== Provided text ==

Catalog Import Arguments#

This page discusses a few topics around setting up a catalog pipeline.

At a minimum, you need arguments that include where to find the input files, the column names for RA, and DEC, and where to put the output files. A minimal arguments block will look something like:

from hipscat_import.pipeline import ImportArguments

args = ImportArguments(
    sort_columns="ObjectID",
    ra_column="ObjectRA",
    dec_column="ObjectDec",
    input_path="./my_data",
    file_reader="csv",
    output_artifact_name="test_cat",
    output_path="./output",
)

More details on each of these parameters is provided in sections below.

For the curious, see the API documentation for hipscat_import.catalog.arguments.ImportArguments, and its superclass hipscat_import.runtime_arguments.RuntimeArguments.

Pipeline setup#

Dask#

We will either use a user-provided dask Client, or create a new one with arguments:

dask_tmp - str - directory for dask worker space. this should be local to the execution of the pipeline, for speed of reads and writes. For much more information, see Temporary files and disk usage

dask_n_workers - int - number of workers for the dask client. Defaults to 1.

===
== Recorded data ==

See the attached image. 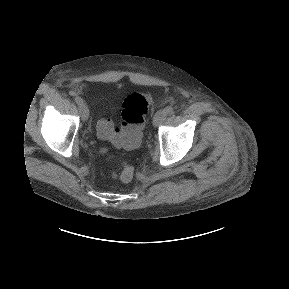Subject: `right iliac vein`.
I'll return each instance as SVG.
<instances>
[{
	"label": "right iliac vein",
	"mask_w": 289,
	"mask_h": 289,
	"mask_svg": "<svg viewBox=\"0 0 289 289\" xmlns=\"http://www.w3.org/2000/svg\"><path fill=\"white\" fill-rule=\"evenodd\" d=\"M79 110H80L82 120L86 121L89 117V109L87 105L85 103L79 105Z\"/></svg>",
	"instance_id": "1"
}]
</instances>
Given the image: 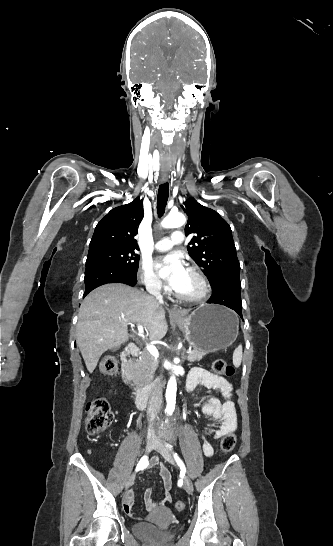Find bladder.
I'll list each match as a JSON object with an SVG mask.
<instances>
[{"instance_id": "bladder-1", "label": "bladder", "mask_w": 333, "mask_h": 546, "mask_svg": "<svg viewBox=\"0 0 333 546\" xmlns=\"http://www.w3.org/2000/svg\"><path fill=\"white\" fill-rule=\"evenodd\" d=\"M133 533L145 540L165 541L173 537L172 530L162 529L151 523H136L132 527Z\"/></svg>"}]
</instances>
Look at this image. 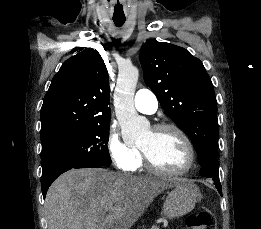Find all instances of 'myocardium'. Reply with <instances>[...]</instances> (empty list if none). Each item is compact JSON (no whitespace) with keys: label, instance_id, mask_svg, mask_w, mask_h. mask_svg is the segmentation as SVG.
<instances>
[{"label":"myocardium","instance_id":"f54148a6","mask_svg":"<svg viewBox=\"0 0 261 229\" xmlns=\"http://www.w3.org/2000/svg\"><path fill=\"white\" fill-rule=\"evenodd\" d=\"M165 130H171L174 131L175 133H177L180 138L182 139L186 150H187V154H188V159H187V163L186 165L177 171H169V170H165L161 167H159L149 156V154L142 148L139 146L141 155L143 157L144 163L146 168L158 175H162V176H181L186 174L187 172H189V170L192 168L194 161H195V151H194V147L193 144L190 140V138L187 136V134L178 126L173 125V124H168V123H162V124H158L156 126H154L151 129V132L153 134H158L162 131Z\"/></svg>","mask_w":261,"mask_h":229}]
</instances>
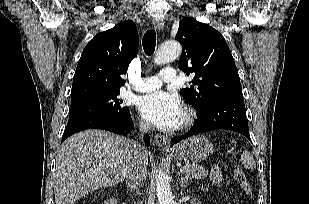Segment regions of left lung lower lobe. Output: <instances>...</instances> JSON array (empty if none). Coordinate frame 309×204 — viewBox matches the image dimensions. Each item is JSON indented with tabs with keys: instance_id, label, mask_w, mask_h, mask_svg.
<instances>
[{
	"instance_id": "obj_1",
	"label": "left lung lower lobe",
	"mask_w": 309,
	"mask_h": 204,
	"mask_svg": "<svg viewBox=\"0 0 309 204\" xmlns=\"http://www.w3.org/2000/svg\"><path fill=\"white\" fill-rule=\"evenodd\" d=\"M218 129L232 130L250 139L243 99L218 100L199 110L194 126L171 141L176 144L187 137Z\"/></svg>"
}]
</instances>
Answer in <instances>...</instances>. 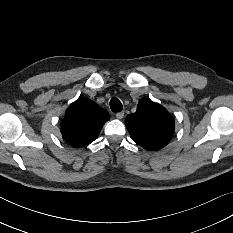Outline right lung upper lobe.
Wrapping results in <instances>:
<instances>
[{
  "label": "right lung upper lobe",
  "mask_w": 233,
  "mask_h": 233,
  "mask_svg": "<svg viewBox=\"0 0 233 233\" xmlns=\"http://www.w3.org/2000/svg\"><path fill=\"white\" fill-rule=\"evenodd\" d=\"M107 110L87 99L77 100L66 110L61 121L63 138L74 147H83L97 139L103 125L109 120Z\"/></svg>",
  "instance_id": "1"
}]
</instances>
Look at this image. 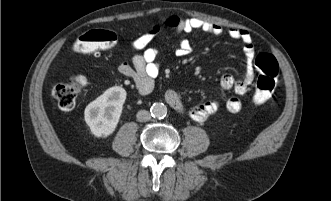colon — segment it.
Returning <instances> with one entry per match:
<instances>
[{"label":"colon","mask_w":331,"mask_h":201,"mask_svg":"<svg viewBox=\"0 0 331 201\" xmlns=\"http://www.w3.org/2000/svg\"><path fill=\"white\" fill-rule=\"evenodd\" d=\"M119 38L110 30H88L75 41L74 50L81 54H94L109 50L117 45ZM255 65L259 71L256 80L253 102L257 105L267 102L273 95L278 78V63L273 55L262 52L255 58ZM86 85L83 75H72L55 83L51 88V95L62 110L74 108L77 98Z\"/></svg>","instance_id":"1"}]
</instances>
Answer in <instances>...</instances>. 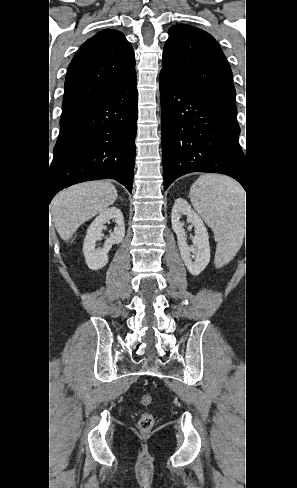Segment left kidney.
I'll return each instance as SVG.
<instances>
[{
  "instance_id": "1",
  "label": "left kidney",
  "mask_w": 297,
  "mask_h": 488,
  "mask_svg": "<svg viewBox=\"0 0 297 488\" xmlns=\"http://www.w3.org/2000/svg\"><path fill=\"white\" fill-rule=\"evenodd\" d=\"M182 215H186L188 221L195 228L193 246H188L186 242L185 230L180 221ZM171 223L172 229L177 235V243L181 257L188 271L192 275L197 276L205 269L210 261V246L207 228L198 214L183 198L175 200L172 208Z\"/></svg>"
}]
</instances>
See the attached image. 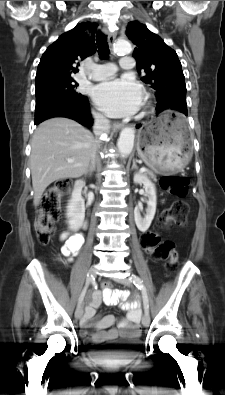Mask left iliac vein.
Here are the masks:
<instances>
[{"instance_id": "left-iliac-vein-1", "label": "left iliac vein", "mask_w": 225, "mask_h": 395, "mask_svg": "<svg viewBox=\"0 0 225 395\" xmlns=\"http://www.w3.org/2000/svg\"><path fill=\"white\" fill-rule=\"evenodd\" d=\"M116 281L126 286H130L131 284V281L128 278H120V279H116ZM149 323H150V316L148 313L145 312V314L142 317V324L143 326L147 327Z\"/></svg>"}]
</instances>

===
== Recorded data ==

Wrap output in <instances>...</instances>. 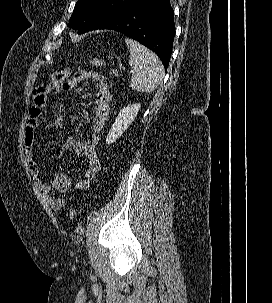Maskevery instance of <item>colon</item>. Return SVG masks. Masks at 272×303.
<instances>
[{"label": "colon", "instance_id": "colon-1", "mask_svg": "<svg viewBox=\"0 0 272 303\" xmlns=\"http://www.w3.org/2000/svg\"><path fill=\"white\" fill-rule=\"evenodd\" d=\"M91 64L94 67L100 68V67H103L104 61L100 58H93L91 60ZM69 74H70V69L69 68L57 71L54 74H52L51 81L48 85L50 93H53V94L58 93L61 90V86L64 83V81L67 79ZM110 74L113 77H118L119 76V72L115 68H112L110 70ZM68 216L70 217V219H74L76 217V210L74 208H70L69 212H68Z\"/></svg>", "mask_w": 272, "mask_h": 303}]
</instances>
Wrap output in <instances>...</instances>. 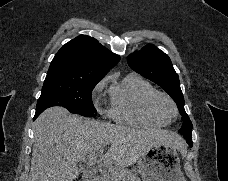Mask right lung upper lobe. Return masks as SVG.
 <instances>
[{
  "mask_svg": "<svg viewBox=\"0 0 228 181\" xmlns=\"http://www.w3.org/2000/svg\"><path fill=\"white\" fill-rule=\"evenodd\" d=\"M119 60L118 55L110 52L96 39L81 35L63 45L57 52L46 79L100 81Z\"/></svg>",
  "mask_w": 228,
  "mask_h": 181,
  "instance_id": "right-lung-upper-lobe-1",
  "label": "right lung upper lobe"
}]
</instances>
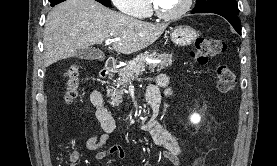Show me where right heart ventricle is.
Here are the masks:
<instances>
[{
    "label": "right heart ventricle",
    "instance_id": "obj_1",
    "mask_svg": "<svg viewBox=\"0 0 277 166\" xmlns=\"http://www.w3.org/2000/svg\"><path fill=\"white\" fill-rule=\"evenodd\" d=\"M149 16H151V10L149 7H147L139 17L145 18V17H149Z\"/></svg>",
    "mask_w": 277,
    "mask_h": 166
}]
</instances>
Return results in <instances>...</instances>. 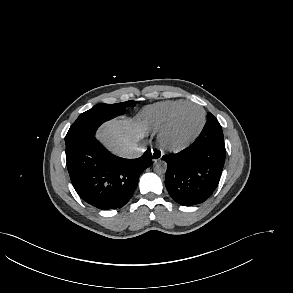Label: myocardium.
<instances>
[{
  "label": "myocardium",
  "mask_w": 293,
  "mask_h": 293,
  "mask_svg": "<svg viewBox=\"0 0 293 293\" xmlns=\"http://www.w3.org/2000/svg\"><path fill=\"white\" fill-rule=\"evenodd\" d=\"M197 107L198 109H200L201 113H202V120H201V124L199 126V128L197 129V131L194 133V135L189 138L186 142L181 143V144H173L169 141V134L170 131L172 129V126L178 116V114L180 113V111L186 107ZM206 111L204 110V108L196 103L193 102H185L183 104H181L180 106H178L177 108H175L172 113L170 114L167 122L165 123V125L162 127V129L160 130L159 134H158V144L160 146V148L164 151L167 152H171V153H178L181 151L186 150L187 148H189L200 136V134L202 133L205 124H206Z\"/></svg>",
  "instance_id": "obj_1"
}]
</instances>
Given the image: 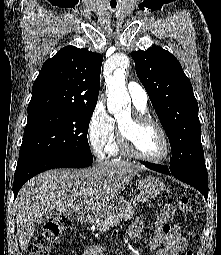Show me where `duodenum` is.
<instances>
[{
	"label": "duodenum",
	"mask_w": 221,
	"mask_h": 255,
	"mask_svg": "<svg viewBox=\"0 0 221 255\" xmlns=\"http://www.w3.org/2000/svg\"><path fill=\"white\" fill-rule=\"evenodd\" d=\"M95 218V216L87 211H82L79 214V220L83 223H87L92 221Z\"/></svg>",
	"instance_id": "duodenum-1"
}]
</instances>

===
== Recorded data ==

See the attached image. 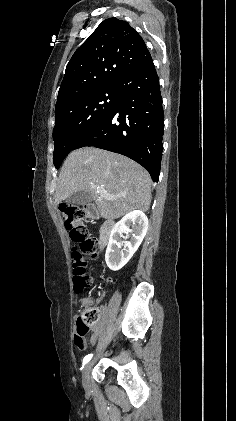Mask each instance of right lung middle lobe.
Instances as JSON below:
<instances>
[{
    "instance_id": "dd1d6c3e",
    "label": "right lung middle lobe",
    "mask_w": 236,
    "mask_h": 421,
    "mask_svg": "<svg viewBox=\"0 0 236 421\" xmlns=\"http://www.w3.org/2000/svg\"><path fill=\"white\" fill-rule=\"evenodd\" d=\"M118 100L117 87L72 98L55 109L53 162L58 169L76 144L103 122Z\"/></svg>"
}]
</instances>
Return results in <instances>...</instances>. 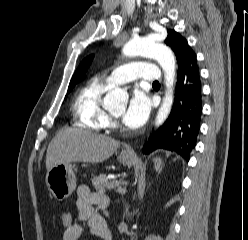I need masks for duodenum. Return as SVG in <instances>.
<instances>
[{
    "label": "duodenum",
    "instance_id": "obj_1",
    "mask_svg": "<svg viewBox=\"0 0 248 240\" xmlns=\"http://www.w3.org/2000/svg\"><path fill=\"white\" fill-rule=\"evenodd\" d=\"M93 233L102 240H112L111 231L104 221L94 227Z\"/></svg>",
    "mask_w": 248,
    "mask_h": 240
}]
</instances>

===

• [To do]
1. From the catalog import page, duplicate the passage starting with "We will either" and going on through "Defaults to 1.".
2. Render this sentence from the catalog import page in Spanish: "This page discusses a few topics around setting up a catalog pipeline."

• [Responses by task]
1.
We will either use a user-provided dask Client, or create a new one with arguments:

dask_tmp - str - directory for dask worker space. this should be local to the execution of the pipeline, for speed of reads and writes. For much more information, see Temporary files and disk usage

dask_n_workers - int - number of workers for the dask client. Defaults to 1.

2. Esta página trata algunos temas relacionados con la configuración de una canalización de catálogo.